The Colony begins their inspections, and they sink deeper into despair each time a promising lead turns out to be a bust. Worse yet, that damn baby still won’t fricking eat and the mother appears to be experiencing postpartum psychosis, convinced that naked dwarves are roaming the area in an attempt to steal her baby. To further complicate matters, Brenner starts attempting to lure Dr. Tony to his enterprise for a million bucks, Tony’s saucy assistant Anna seems to be hoping he’ll make an honest woman of her, and their resident old-timer Learoyd is discovered to be a marcaine fiend. As if all this wasn’t enough, Douglas Graham, a notorious earthman reporter with the gift to sway the masses with the written word is dropping in, and it’s likely that the allegations against Sun Lake will come to light during his visit, perhaps ruining their credibility back home amongst their clientele.
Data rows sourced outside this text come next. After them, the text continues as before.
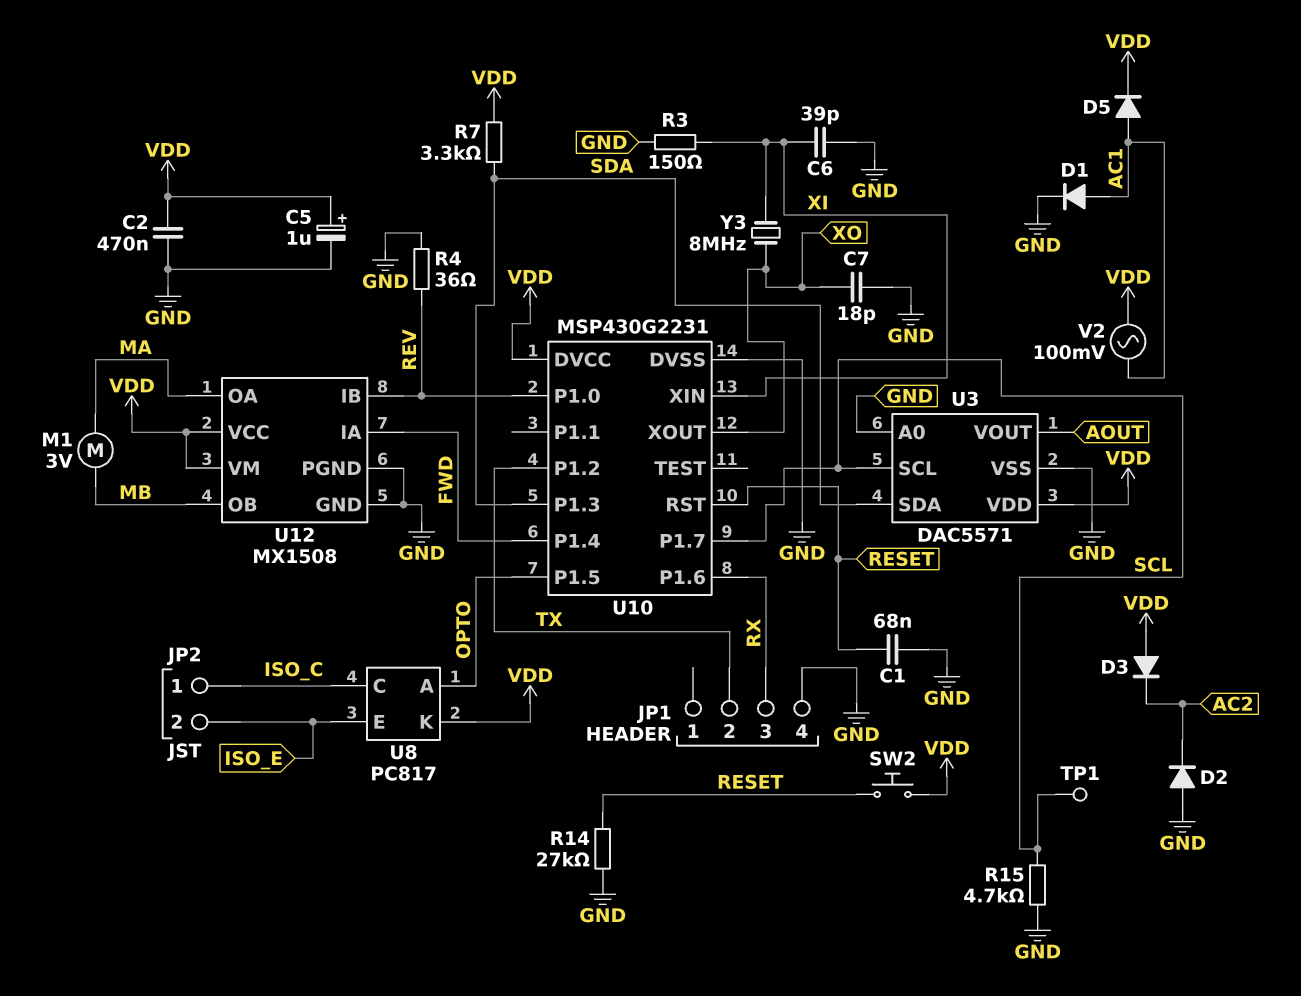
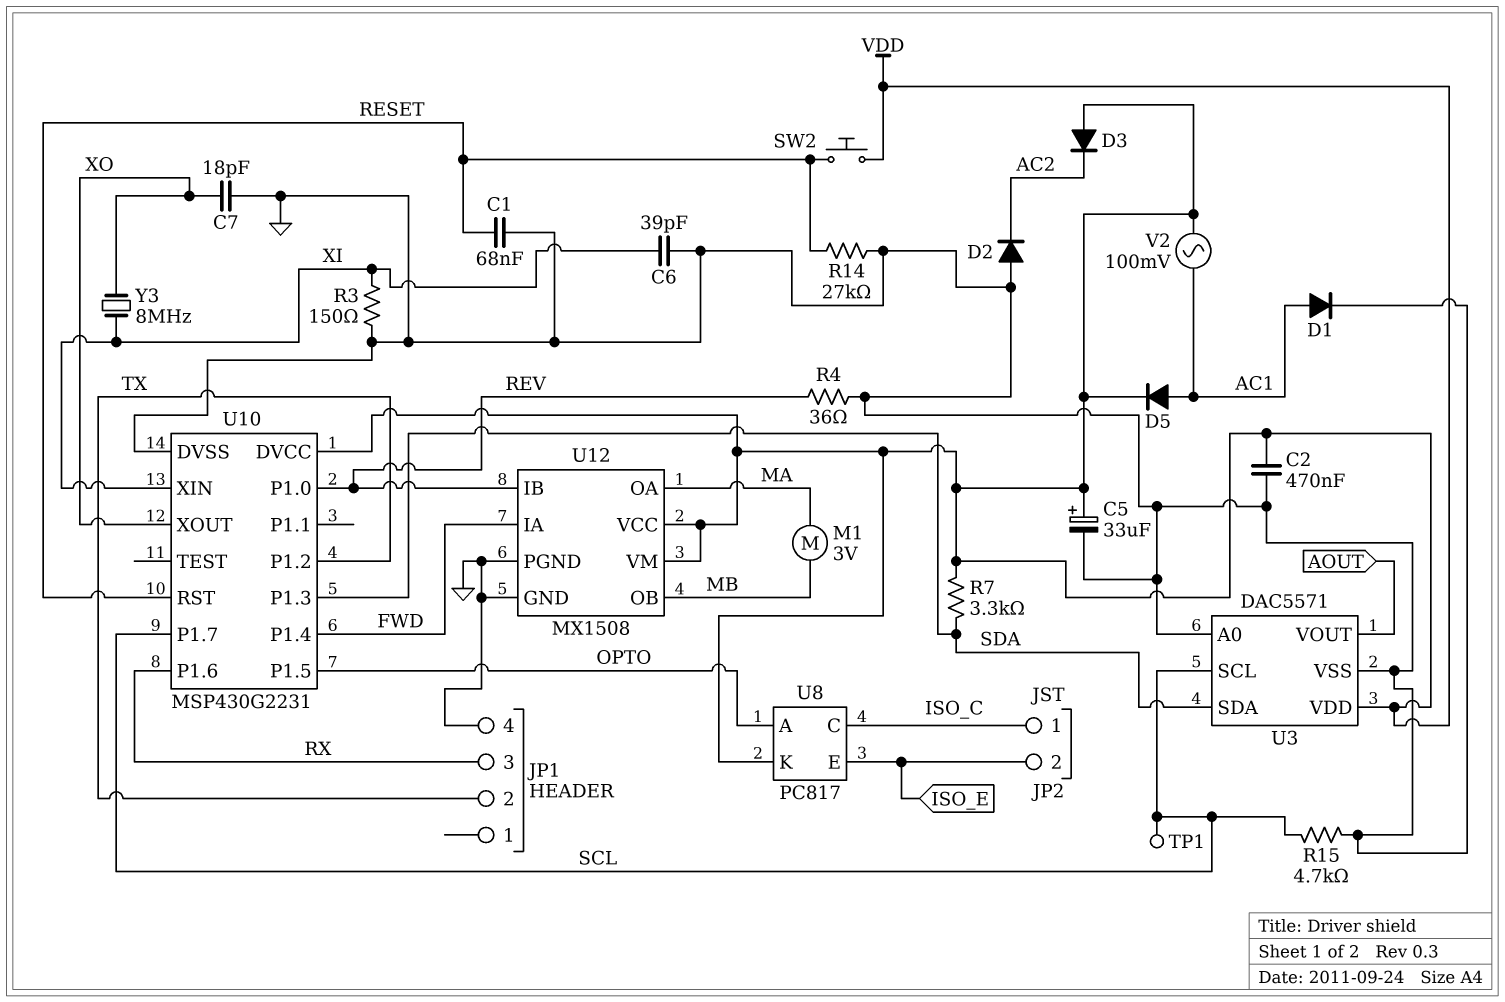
C5: 1uF (plus VDD, minus GND) -> 33uF (plus VDD, minus GND)

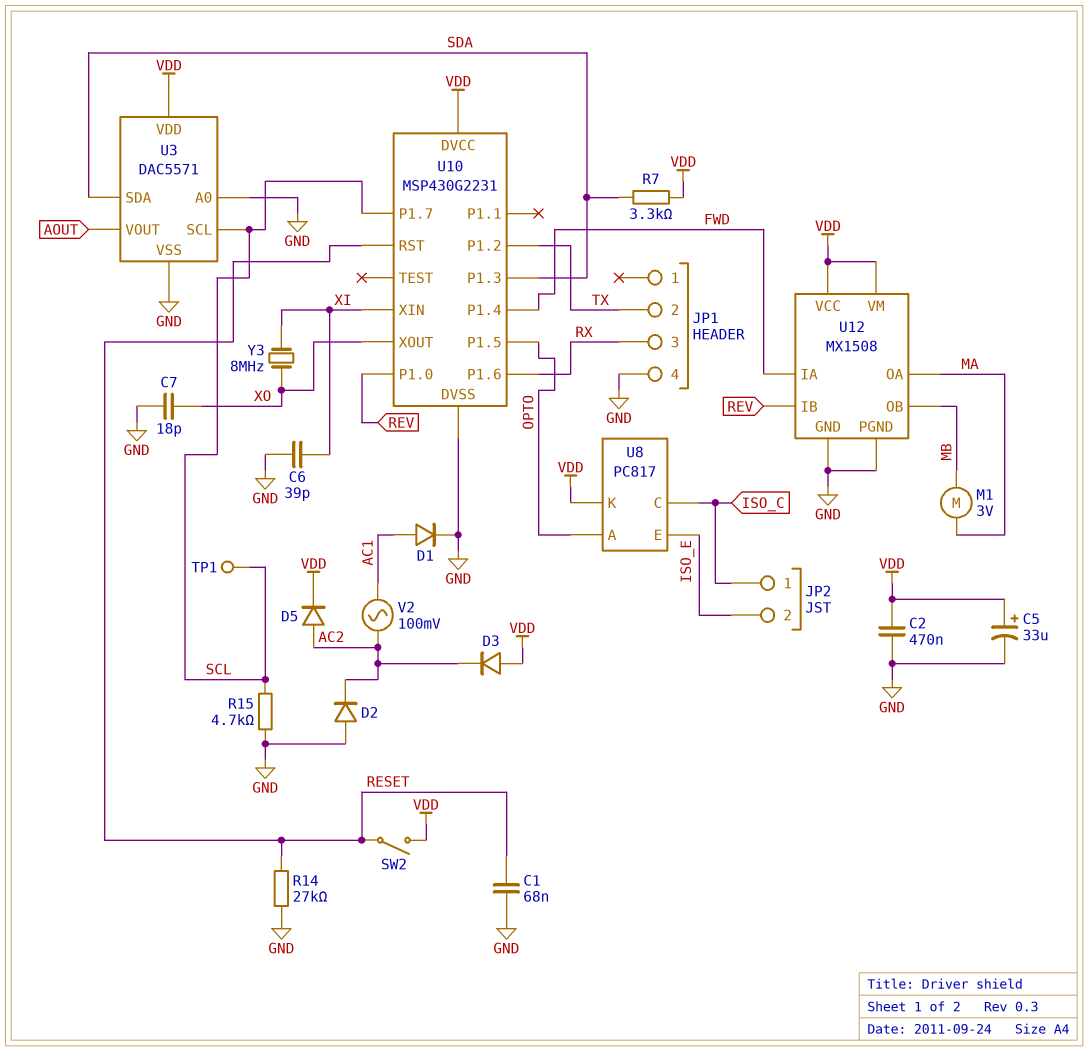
D5: diode (A AC1, K VDD) -> diode (A AC2, K VDD)
R3: 150 (GND, XI) -> none
R4: 36 (GND, REV) -> none
SW2: button (RESET, VDD) -> switch (RESET, VDD)
V2: AC 100mV (AC1, VDD) -> AC 100mV (AC1, AC2)

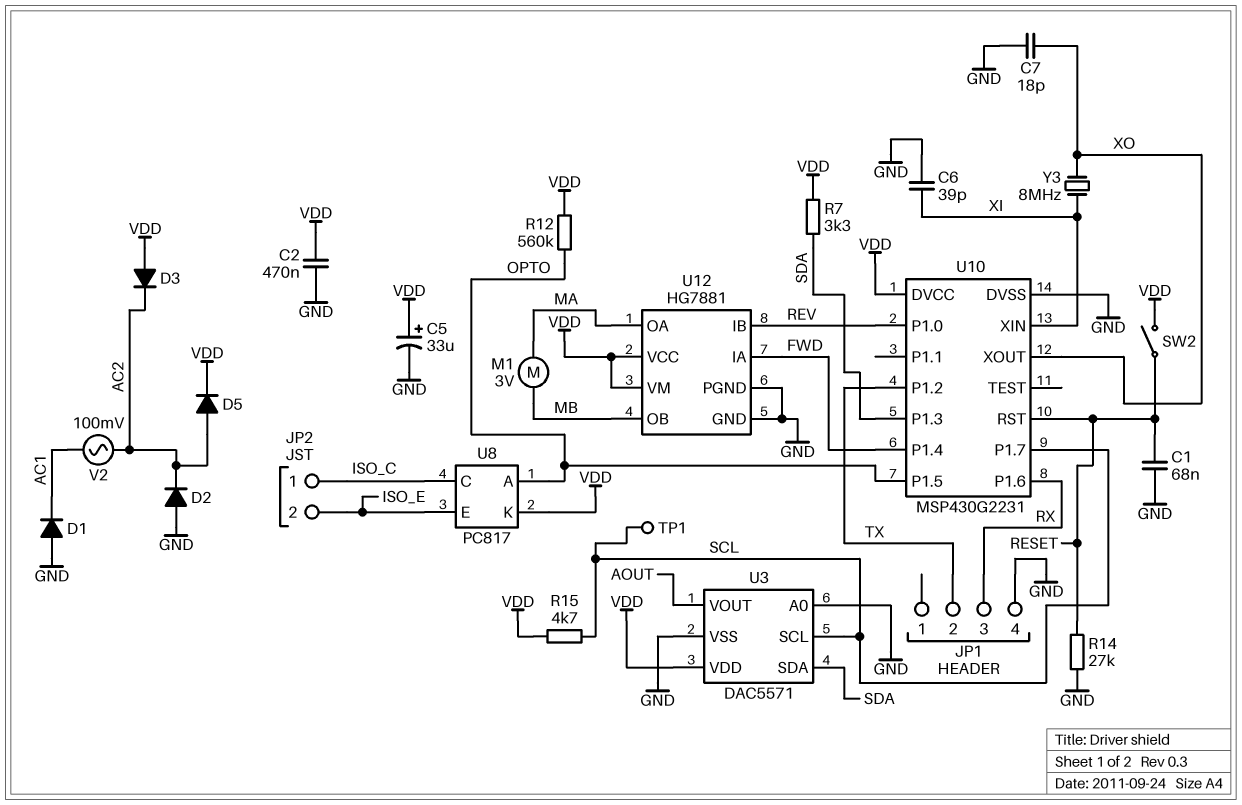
D1: diode (A AC1, K GND) -> diode (A GND, K AC1)
R12: none -> 560k (OPTO, VDD)
R15: 4.7k (GND, SCL) -> 4.7k (SCL, VDD)
U12: MX1508 -> HG7881

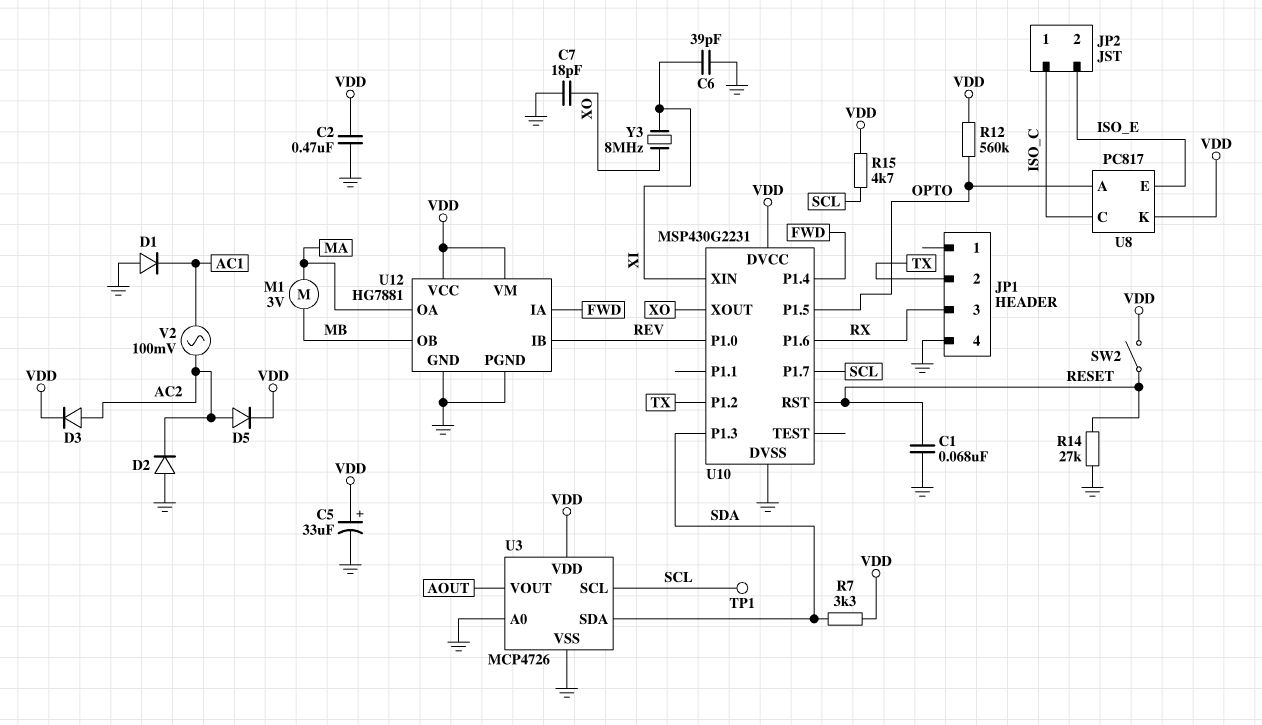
D3: diode (A VDD, K AC2) -> diode (A AC2, K VDD)
U3: DAC5571 -> MCP4726

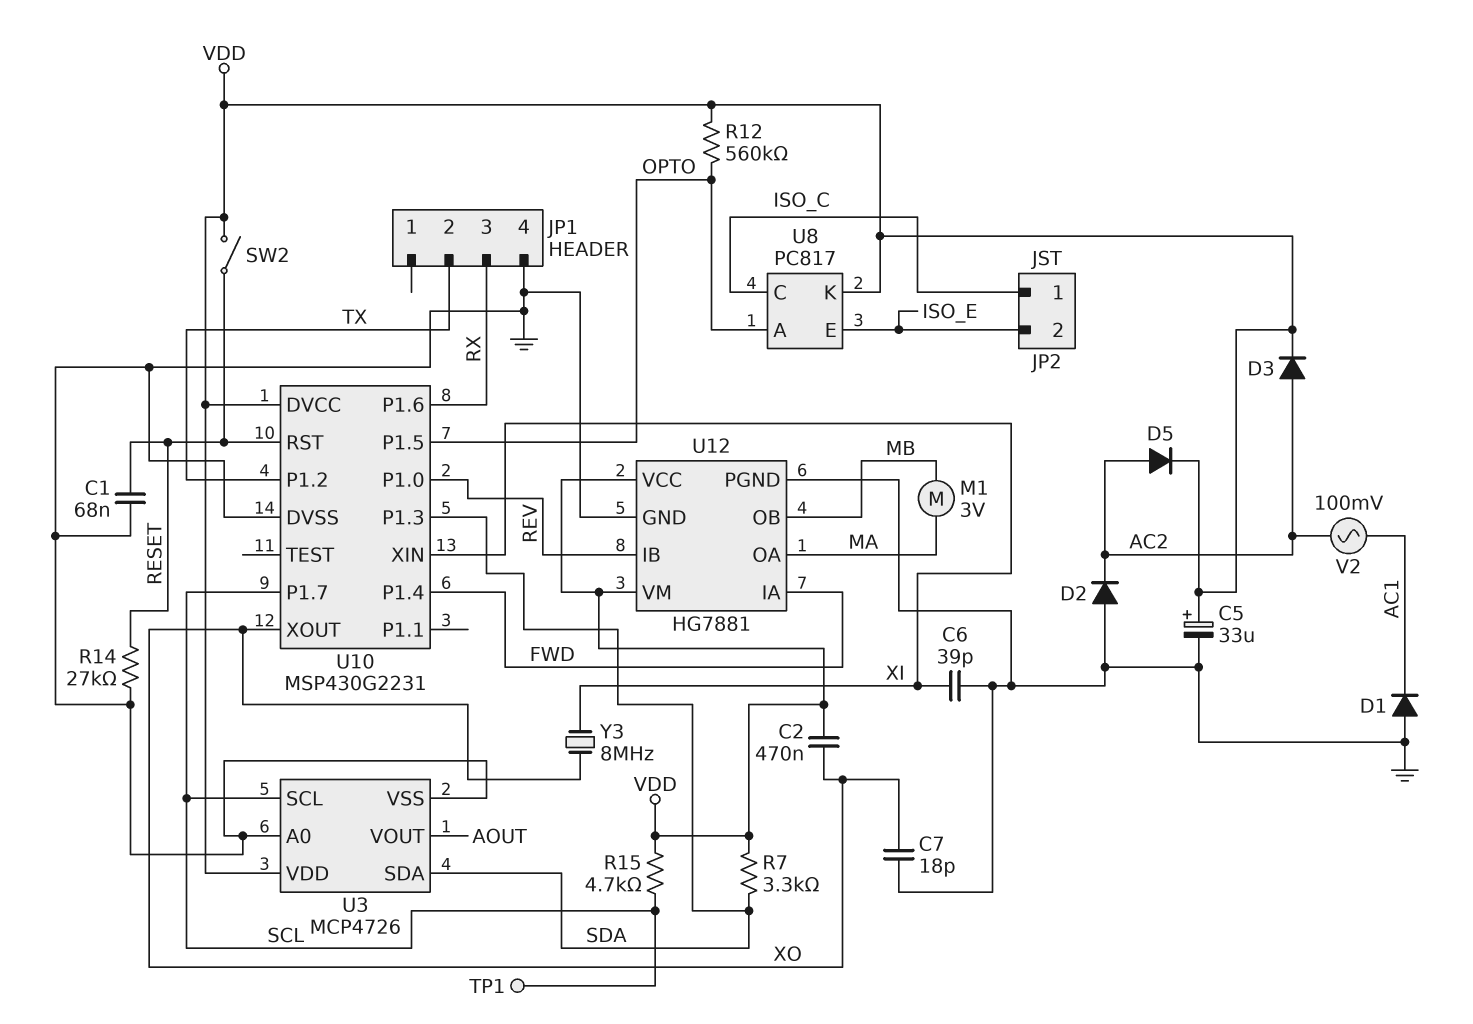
C2: 470nF (GND, VDD) -> 470nF (VDD, XO)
As it turns out, each of their troubles is only a piece of the puzzle that the Sun Lakers have to assemble; Graham conveniently decides to settle with Sun Lake and has a remarkable history with Commissioner Bell, Anna admits to having some extrasensory perception, and the stolen space-smack and the lunatic with her tales of child-thieving Martian dwarves all collide, resulting in a book that is, ultimately, not awesome, despite all the weird shit I was rapping about earlier. The only characters I found even slightly convincing were a few scrubs that barely appeared within the pages, the dialog was usually borderline ridiculous, the ‘whodunnit’ element was flimsy at best, and the sudden revelation of a character’s ESP as the key to resolving multiple issues can only be considered shameless dues ex machina. In spite of all this, having an old-ass book with pages edged in green is pretty damn sweet, so that’s got to count for something I suppose.

Recently, Chuck Klosterman described the long-awaited Guns N Roses album “Chinese Democracy” as “the sonic equivalent of a Russian robot wrestling with a reticulated python”. I’ll be honest, I don’t have the foggiest clue what the hell that can possibly mean, but for some reason, it conjured images of “Outpost Mars”.